> Required work
Print the line containing "iPhone 15 Plus Fodral" and every later line of the records. Keep each one exactly as given, ending with the last.

(Dataset records)
──────

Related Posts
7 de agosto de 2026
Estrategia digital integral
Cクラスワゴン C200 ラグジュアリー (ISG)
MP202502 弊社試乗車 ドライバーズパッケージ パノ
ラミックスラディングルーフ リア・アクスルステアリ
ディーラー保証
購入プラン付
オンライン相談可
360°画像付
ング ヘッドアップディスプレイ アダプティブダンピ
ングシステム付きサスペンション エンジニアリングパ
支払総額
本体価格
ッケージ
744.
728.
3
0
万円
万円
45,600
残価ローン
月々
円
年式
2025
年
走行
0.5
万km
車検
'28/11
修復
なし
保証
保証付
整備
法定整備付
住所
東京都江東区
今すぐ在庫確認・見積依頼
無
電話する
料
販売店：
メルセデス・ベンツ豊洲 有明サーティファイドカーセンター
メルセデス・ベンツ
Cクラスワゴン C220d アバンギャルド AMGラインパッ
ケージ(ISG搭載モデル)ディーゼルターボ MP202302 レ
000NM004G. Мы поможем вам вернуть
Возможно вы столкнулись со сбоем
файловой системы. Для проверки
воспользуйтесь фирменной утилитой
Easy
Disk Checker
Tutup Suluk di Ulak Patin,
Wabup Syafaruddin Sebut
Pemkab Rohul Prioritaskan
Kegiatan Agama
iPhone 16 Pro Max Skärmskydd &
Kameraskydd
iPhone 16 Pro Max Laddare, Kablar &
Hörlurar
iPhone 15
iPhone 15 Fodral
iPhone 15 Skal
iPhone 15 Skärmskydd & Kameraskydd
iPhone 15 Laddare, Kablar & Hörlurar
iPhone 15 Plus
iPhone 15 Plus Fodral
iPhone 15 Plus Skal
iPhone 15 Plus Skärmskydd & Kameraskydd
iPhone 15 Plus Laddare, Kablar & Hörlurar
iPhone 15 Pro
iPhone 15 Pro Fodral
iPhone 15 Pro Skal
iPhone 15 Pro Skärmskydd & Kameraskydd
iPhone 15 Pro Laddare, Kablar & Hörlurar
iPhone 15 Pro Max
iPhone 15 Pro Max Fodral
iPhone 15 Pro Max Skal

──────

> Expected answer
iPhone 15 Plus Fodral
iPhone 15 Plus Skal
iPhone 15 Plus Skärmskydd & Kameraskydd
iPhone 15 Plus Laddare, Kablar & Hörlurar
iPhone 15 Pro
iPhone 15 Pro Fodral
iPhone 15 Pro Skal
iPhone 15 Pro Skärmskydd & Kameraskydd
iPhone 15 Pro Laddare, Kablar & Hörlurar
iPhone 15 Pro Max
iPhone 15 Pro Max Fodral
iPhone 15 Pro Max Skal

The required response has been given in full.